* _EXERCISE DETAILS_:
The required result is a line count: how many lines in this data hold the word "linecap". Give only that.

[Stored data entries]
________

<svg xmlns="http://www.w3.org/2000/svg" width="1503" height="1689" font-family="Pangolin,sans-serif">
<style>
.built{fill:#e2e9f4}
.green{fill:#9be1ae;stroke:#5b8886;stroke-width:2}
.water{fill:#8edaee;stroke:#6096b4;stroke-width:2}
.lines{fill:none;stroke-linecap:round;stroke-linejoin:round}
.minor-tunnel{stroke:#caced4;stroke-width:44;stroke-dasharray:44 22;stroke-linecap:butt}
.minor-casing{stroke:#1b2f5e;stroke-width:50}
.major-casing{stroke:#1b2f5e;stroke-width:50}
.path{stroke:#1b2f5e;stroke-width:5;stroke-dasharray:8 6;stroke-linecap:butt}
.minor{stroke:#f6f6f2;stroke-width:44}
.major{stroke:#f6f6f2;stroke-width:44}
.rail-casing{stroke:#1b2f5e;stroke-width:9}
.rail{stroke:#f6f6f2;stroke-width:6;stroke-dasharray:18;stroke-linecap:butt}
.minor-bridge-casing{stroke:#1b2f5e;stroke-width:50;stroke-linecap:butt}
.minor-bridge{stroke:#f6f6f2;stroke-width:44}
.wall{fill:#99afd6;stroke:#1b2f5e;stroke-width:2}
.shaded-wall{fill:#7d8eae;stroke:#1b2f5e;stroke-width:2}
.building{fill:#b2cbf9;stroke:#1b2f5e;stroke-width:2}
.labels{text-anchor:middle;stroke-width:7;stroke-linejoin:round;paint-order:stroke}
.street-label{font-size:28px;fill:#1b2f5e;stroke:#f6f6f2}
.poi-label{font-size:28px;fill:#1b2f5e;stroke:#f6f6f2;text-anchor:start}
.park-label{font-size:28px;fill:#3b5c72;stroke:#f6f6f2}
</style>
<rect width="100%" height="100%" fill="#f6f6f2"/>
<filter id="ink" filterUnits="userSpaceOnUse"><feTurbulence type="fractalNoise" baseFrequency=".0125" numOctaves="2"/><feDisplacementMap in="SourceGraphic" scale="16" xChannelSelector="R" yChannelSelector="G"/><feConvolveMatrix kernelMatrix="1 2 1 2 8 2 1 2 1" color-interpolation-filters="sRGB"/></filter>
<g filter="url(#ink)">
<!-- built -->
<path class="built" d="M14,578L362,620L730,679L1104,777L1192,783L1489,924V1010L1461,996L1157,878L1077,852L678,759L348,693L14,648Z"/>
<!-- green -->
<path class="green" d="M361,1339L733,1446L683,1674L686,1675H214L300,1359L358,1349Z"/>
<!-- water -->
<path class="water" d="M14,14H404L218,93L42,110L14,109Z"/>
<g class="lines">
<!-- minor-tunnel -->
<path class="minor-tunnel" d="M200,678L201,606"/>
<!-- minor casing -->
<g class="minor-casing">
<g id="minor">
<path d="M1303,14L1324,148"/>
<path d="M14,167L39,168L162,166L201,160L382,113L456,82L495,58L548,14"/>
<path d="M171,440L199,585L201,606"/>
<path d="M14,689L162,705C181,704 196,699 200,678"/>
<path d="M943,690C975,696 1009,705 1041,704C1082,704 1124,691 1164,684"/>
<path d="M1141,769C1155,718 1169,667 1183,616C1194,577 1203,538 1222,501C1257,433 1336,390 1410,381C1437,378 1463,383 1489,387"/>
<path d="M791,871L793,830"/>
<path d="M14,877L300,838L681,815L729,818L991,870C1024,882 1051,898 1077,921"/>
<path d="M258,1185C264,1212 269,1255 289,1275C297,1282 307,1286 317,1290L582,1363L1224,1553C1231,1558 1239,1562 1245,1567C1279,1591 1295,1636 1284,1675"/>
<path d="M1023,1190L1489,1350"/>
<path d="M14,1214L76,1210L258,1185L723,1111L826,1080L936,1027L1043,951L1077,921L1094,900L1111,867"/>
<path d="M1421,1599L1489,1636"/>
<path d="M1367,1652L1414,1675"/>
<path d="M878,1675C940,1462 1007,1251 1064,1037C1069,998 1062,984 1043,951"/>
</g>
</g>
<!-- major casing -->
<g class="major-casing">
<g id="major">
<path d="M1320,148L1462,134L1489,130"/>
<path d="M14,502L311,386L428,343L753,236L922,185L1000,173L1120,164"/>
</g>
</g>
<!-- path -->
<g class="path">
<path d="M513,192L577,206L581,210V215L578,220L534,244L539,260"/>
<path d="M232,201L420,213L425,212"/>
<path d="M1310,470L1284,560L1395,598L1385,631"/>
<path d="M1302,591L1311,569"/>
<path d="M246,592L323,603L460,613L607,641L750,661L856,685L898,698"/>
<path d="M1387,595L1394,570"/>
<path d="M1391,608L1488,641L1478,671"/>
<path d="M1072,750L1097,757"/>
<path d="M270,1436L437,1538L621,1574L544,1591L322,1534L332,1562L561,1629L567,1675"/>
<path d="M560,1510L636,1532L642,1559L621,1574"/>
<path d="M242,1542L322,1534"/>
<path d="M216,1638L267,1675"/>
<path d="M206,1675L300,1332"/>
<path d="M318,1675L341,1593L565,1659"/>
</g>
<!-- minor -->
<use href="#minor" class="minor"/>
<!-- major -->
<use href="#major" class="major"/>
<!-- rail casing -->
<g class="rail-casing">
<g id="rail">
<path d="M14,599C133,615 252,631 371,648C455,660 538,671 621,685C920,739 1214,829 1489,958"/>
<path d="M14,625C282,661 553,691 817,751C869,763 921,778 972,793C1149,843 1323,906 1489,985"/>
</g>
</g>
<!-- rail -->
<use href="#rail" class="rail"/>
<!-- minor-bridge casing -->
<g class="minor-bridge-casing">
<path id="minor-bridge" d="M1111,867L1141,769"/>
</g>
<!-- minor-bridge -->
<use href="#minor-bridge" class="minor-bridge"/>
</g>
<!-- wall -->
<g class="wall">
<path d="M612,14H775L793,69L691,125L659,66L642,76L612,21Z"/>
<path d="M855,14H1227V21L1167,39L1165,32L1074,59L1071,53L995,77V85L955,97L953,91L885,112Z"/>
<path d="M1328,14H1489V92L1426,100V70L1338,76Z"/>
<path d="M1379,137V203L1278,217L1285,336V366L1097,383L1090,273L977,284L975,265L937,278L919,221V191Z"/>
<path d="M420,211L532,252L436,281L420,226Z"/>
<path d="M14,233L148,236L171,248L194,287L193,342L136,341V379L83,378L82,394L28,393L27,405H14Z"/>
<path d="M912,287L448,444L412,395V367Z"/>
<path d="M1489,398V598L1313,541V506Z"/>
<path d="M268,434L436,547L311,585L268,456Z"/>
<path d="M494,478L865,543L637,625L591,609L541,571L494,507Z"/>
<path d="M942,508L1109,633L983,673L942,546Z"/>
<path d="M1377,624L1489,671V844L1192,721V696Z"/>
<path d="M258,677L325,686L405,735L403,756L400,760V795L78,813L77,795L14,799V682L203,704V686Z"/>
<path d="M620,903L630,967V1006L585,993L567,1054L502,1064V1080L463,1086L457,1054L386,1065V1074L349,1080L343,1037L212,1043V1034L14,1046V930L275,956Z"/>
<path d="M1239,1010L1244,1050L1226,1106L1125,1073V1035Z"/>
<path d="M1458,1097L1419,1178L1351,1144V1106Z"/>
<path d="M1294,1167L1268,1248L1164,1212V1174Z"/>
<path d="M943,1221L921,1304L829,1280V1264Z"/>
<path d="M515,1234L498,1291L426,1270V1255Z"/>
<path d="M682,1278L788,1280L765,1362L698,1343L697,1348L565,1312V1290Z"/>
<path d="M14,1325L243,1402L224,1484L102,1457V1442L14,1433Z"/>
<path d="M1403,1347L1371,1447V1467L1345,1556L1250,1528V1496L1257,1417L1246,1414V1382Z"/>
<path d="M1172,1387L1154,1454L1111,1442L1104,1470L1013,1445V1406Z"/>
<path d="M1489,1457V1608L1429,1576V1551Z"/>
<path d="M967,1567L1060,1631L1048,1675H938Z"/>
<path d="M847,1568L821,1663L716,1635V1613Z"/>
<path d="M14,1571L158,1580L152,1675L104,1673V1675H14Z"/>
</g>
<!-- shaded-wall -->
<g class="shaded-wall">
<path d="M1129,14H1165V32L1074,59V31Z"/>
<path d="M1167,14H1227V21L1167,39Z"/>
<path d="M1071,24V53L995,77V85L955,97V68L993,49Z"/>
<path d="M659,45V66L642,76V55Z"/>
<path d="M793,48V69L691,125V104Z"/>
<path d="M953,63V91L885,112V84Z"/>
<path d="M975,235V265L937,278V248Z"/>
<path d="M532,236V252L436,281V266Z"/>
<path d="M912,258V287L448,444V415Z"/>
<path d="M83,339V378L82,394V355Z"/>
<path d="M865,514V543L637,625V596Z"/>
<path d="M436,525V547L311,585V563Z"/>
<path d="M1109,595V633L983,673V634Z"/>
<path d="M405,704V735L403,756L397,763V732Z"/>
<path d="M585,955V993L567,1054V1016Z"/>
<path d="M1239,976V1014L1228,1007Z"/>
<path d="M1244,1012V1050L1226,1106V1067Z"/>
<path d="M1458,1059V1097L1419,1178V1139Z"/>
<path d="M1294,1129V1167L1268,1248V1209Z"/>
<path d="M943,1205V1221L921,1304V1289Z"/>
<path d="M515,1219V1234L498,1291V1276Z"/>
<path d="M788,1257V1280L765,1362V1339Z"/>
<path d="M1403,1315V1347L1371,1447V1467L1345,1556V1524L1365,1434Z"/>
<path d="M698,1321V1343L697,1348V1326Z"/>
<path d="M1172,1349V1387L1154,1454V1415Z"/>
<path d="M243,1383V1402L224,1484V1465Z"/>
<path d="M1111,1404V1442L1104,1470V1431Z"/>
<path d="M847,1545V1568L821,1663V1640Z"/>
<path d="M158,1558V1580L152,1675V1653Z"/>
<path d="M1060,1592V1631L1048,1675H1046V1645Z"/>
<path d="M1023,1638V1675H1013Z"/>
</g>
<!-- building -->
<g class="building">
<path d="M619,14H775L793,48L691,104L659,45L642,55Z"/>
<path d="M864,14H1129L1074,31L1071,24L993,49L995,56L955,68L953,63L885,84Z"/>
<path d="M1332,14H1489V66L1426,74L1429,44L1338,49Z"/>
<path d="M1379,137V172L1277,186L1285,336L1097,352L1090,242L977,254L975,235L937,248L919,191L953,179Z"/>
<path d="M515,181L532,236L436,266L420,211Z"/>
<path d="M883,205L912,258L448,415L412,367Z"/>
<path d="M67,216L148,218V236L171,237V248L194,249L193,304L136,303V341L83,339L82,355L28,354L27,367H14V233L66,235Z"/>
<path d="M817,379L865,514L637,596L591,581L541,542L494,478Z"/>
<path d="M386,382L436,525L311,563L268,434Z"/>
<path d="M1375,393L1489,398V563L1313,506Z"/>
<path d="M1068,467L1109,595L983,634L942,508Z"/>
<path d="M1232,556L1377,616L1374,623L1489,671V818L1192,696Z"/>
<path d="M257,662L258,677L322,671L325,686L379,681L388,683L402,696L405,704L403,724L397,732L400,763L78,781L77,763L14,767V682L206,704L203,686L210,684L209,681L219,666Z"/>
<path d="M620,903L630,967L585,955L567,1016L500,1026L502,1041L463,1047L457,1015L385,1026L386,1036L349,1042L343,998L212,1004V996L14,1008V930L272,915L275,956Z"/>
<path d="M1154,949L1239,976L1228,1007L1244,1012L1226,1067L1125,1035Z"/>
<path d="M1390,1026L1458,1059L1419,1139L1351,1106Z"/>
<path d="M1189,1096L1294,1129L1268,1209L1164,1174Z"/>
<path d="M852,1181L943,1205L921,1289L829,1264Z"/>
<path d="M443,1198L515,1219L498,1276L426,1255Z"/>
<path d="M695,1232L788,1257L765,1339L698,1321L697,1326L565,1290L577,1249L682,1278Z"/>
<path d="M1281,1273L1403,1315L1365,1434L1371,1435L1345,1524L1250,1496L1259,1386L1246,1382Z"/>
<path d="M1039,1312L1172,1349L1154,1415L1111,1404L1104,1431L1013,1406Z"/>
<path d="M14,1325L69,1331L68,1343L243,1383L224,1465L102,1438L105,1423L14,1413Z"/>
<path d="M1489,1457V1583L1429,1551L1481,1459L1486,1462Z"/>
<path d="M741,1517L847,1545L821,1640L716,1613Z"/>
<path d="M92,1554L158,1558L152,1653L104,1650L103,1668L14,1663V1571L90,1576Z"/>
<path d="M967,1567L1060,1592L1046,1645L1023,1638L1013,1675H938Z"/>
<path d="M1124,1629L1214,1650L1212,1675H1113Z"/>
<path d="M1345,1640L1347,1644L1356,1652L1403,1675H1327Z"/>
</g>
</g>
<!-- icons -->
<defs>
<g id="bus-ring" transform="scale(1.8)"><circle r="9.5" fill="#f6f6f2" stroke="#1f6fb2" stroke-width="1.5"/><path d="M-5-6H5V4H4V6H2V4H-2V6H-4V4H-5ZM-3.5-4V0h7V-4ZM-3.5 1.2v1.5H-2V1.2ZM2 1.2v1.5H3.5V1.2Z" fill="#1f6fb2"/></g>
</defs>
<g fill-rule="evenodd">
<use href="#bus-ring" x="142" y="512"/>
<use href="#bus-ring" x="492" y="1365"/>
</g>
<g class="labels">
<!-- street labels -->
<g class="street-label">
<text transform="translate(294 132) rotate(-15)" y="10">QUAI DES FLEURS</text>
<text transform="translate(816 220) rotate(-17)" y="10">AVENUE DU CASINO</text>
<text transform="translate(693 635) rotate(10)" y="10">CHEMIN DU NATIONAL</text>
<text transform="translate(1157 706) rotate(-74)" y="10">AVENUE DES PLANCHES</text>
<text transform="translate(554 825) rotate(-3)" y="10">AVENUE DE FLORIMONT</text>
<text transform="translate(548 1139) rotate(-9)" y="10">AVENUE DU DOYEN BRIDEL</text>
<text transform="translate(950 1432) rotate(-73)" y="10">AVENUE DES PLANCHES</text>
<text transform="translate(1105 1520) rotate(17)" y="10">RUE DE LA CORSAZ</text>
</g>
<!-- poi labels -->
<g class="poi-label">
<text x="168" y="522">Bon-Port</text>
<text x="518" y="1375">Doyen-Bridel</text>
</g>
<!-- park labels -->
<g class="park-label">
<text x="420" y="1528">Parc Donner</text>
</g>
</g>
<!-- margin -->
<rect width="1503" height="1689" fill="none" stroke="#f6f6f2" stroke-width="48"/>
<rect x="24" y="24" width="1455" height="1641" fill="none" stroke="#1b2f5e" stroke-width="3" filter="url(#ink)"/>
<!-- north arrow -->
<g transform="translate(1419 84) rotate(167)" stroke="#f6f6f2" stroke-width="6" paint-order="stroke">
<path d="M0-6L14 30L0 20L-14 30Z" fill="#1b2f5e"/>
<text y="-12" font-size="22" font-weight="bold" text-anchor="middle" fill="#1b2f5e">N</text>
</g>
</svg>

________

* _YOUR SOLUTION_:
5